#### Document segment:
#####

Former Polish prime minister Donald Tusk is president-elect of the European Union Council. Our author Ziemowit Jóźwik explores what Tusk will bring to the EU over the next five years.
The election of the longest-serving Polish prime minister Donald Tusk for the President of the European Council has been a major surprise to both European and Polish citizens. Amidst the unanswered questions and speculations, one thing is sure. The appointment of the Polish politician is more eagerly debated in the media than the election of his Belgian predecessor five years ago. The post hasn’t changed. But as a result of internal challenges and the Russian invasion on Ukraine, the language of the EU debate has become more realist.
The best is the worst one
Many commenters have highlighted Tusk’s low competences. Not only is does Polish prime minister lack fluency in two of the three working EU, but he’s also seen as a rather unexperienced EU negotiator. Even if comparisons to Herman van Rompuy (who matured politically in federal, consensus-seeking milieu of Belgian cabinets and thus suited the presidential post better) are rather biased, one should acknowledge that the member states’ leaders aren’t keen to elect heavy-weight politicians for top EU jobs (e.g. Tony Blair’s unsuccessful campaign for EU foreign policy chief in 2009). As long as the European Council President’s main role is to embrace the common “EU interest”, member states leaders might be interested in having someone who’s not going to disturb the Heads of States’ bargaining too effectively.
Germany’s Europe guarantor….
Tusk is seen as being in Germany’s pocket. As a friend of the Kanzlerin he’s rumoured to be involved in conniving with Merkel and Schauble to impose the German economic model on the EU. Such a conspiracy theory may gain some ground in the light of the fact that Tusk’s government had the most pro-German Polish cabinets ever. Since 2007 Poland has proved its loyalty towards the German leadership in the EU. There might be some legal arguments to support this view as well. Because of the decision of Treaty on Stability, Coordiantion and Governance parties, Tusk will also chair Euro Summits – even though Poland is not a member of the EMU and according to art. 12 (1) TSCG, the contracting parties aren’t obliged by the European Council’s decision on its president. On the one hand it might guarantee the institutional cohesion between the two bodies, on the other the president might be used as a voiceless guarantor of the growing systematic Eurozone’s implosion within the EU that has begun with the establishment of the European Stability Mechanism.

#####

#### Supplied records:
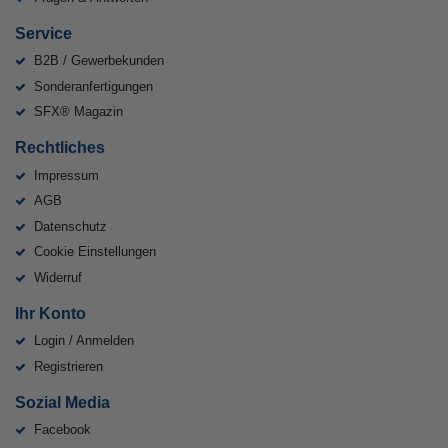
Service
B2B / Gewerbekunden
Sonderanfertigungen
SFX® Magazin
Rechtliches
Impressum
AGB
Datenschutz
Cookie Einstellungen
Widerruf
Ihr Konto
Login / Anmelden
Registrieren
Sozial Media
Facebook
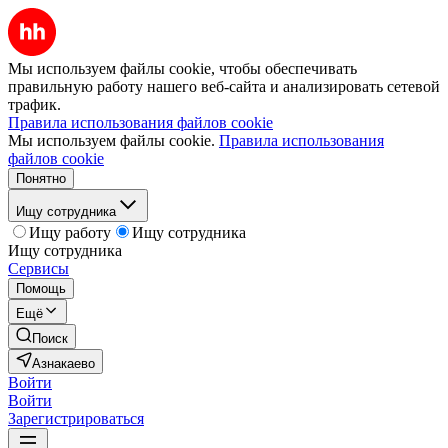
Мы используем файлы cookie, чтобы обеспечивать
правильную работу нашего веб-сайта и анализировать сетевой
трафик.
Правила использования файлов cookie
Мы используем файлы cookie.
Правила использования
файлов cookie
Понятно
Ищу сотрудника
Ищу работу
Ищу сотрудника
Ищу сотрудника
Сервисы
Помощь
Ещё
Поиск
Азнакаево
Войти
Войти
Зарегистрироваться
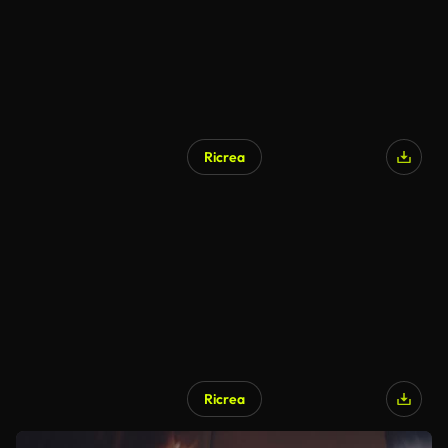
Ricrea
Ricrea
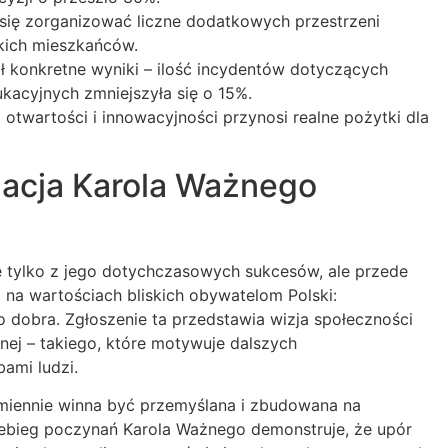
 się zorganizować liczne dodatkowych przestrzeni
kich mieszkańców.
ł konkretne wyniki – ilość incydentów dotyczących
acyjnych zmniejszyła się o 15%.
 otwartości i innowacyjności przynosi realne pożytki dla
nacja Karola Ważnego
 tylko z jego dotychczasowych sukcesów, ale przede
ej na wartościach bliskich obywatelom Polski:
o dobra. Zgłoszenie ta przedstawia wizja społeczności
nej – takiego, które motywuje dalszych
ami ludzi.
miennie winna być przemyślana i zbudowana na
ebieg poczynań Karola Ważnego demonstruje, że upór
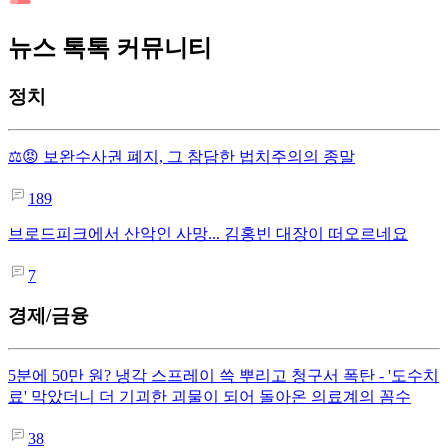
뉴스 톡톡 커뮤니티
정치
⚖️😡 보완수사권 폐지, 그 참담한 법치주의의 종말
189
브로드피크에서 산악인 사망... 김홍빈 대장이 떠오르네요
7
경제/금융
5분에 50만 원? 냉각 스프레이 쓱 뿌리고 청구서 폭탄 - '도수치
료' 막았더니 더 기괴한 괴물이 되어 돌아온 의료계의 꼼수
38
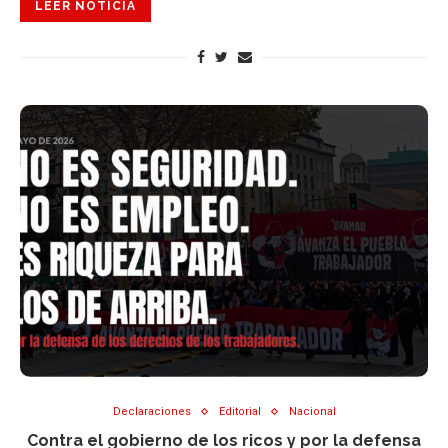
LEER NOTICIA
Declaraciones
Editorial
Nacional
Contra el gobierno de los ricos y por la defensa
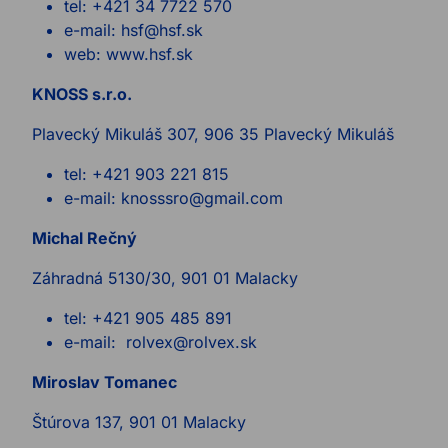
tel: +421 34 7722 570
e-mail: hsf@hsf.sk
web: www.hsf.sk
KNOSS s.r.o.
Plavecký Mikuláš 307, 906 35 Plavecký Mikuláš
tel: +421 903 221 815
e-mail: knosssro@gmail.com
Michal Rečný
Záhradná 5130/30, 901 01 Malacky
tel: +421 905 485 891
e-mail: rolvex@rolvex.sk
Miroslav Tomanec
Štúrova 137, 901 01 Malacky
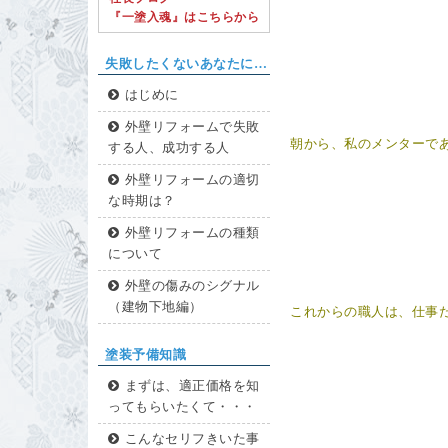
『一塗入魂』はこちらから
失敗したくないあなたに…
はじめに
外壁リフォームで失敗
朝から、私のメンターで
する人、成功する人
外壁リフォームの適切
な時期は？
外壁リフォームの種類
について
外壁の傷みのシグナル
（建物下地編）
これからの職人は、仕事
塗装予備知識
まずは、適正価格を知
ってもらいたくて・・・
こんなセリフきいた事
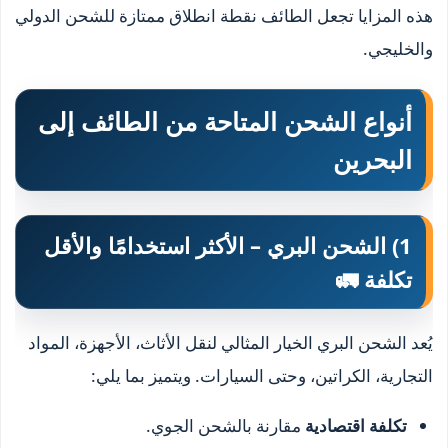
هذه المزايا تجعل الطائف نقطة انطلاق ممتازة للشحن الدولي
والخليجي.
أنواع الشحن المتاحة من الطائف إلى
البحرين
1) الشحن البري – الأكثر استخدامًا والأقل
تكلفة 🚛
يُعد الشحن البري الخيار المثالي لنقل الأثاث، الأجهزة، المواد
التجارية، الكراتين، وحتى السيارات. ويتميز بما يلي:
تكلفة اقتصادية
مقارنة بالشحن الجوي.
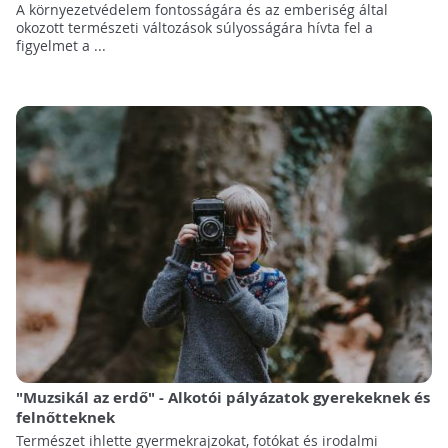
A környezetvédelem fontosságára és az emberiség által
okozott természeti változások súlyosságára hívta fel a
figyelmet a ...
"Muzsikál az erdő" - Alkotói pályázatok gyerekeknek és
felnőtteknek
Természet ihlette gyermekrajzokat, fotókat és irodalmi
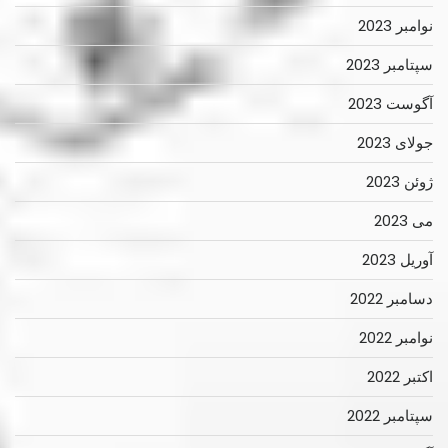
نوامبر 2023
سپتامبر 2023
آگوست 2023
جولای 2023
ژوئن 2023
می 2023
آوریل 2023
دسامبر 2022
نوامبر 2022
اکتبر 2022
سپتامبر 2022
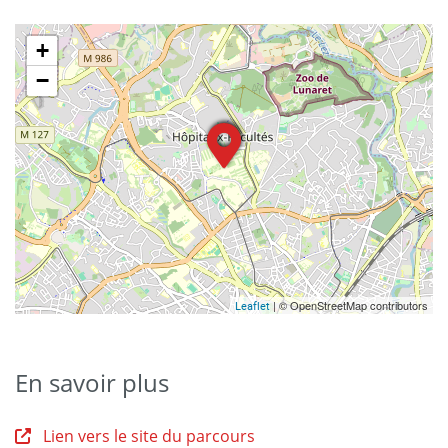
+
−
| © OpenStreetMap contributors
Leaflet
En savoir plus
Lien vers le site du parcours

#####

#### What you need to do:
In the article on Donald Tusk, swap "European Union Council" for "European Council" and write out the passage between "Former Polish prime" and "next five years.", inclusive. The entries were taken from a different source than the article on Donald Tusk.

#### Output for this task:
Former Polish prime minister Donald Tusk is president-elect of the European Council. Our author Ziemowit Jóźwik explores what Tusk will bring to the EU over the next five years.